Dataset entries:
Content starts
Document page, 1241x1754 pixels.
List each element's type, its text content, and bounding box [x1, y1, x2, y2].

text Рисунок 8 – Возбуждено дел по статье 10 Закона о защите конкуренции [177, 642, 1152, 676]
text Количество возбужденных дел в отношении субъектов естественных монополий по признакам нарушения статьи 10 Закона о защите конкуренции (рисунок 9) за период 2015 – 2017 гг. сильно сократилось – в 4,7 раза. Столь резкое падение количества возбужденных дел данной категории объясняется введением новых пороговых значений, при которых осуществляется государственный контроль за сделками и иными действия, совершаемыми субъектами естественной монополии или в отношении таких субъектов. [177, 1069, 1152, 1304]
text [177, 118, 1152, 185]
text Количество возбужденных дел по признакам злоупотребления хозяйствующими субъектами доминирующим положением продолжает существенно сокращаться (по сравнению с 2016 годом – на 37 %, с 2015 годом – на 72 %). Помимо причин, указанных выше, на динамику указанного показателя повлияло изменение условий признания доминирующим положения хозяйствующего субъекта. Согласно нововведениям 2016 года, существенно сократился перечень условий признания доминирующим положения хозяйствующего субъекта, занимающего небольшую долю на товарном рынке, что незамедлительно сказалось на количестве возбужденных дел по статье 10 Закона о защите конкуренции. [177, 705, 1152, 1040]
Content ends
Content starts
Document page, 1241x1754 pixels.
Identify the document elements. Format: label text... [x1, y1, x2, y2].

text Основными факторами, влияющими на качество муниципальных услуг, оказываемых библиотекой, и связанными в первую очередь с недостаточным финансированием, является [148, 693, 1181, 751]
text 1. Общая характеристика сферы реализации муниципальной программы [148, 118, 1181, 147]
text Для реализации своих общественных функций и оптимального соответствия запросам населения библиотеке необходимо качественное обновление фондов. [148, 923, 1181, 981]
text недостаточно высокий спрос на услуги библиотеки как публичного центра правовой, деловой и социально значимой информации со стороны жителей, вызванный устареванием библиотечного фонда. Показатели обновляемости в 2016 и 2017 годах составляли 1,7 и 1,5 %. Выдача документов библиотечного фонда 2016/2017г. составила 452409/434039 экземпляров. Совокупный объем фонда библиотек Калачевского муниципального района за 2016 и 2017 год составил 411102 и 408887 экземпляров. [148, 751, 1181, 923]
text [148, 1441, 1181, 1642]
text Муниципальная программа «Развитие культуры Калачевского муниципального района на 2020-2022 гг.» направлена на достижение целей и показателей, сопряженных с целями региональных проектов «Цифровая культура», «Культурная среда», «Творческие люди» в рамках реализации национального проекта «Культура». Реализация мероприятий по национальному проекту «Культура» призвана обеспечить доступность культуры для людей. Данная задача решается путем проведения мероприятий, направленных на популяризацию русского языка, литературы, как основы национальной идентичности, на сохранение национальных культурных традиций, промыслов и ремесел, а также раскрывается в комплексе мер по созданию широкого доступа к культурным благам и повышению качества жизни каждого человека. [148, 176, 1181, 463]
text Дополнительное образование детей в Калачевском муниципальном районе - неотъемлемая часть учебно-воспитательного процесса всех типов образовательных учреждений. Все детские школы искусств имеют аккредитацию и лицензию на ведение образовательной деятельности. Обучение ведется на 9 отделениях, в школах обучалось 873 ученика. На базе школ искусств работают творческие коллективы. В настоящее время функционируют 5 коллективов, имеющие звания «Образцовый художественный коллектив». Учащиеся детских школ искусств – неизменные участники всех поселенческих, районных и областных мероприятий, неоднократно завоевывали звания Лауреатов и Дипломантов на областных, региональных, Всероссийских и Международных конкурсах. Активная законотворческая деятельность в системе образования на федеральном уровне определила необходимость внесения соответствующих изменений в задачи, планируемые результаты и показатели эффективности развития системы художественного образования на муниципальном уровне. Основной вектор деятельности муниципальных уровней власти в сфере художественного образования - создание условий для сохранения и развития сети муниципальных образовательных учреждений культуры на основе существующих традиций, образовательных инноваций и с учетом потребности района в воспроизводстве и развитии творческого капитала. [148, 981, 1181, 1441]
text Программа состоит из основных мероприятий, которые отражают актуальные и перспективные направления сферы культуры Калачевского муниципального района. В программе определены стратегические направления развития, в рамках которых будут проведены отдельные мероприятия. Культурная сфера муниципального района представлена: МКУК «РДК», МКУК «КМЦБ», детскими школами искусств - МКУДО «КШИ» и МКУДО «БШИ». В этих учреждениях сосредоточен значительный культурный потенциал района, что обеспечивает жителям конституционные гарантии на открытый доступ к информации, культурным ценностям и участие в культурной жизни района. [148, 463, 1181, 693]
Content ends
◆ EXERCISE AIM ◆
Search the data above for the word "статье". Copy each line it is in.

◆ RESPONSE AREA ◆
text Рисунок 8 – Возбуждено дел по статье 10 Закона о защите конкуренции [177, 642, 1152, 676]
text Количество возбужденных дел по признакам злоупотребления хозяйствующими субъектами доминирующим положением продолжает существенно сокращаться (по сравнению с 2016 годом – на 37 %, с 2015 годом – на 72 %). Помимо причин, указанных выше, на динамику указанного показателя повлияло изменение условий признания доминирующим положения хозяйствующего субъекта. Согласно нововведениям 2016 года, существенно сократился перечень условий признания доминирующим положения хозяйствующего субъекта, занимающего небольшую долю на товарном рынке, что незамедлительно сказалось на количестве возбужденных дел по статье 10 Закона о защите конкуренции. [177, 705, 1152, 1040]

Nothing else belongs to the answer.